LangChain Expression Language (LCEL) is great for linear pipelines but falls apart when you need cycles — an agent that checks a result, decides to retry, calls a different tool, then loops back. LangGraph models the agent as a directed graph with state, which maps exactly to how real agents behave.

from langgraph.graph import StateGraph, END
from typing import TypedDict, Annotated
import operator

class AgentState(TypedDict):
    messages: Annotated[list, operator.add]
    tool_calls: list
    iteration: int

graph = StateGraph(AgentState)
graph.add_node("llm_call",    call_llm)
graph.add_node("tool_exec",   execute_tools)
graph.add_node("summarise",   final_summary)

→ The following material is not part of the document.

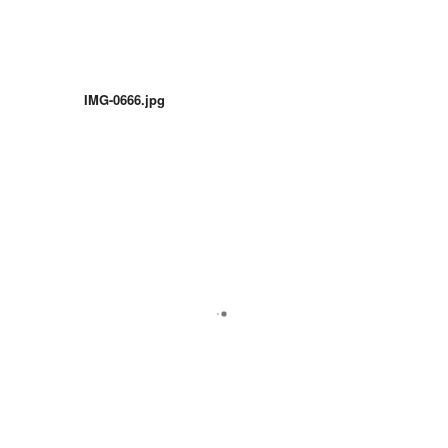
IMG-0666.jpg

graph.add_conditional_edges("llm_call", route_decision, {
    "tools":  "tool_exec",
    "finish": "summarise",
    "retry":  "llm_call"
})
graph.add_edge("tool_exec", "llm_call")
graph.set_entry_point("llm_call")

Tool Calling Architecture

OpenAI-compatible tool calling (used by GPT-4o, Claude, Gemini) passes a JSON schema to the model. The model returns a tool_call object — your code executes it, appends the result as a tool role message, and re-calls the model. The key production concern is tool idempotency — always design tools that are safe to call twice:

tools = [
    {
        "type": "function",
        "function": {
            "name": "query_oracle_db",
            "description": "Run a read-only SQL query on the Oracle ERP database",
            "parameters": {
                "type": "object",
                "properties": {
                    "sql": {"type": "string", "description": "SELECT statement only"}
                },
                "required": ["sql"]
            }
        }
    }
]

# Always validate before execution
def query_oracle_db(sql: str) -> dict:
    assert sql.strip().upper().startswith("SELECT"), "Only SELECT allowed"
    with cx_Oracle.connect(DSN) as conn:
        cur = conn.cursor()
        cur.execute(sql)
        return {"rows": cur.fetchmany(50), "columns": [d[0] for d in cur.description]}

Memory Architecture for Long-Running Agents

There are three memory tiers every production agent needs:

In-context (working memory): The current message list. Prune aggressively — keep last 10 turns + system prompt + tool results. Token cost scales linearly.
External short-term (episodic): Redis or Oracle NoSQL. Store the last 20 tool results keyed by session ID. Agent retrieves relevant entries via a summary query.
Long-term (semantic): Oracle Vector Store or Chroma. Embed past sessions, retrieve top-5 similar by cosine similarity before each LLM call. This gives the agent "experience".

# Episodic memory retrieval pattern
from oracle_vector import VectorStore

vs = VectorStore(dsn=ORACLE_DSN, table="agent_memory")
query_embedding = embed(current_task_description)
relevant_memories = vs.similarity_search(query_embedding, k=5, threshold=0.82)
system_prompt += format_memories(relevant_memories)

Error Recovery & Guardrails

Agents fail silently in production. Implement: (1) max_iterations guard, (2) tool timeout wrapper, (3) LLM output validator using Pydantic models, (4) fallback model (GPT-4o-mini if GPT-4o times out). Log every tool call and LLM response to Oracle ADW for audit and fine-tuning dataset creation.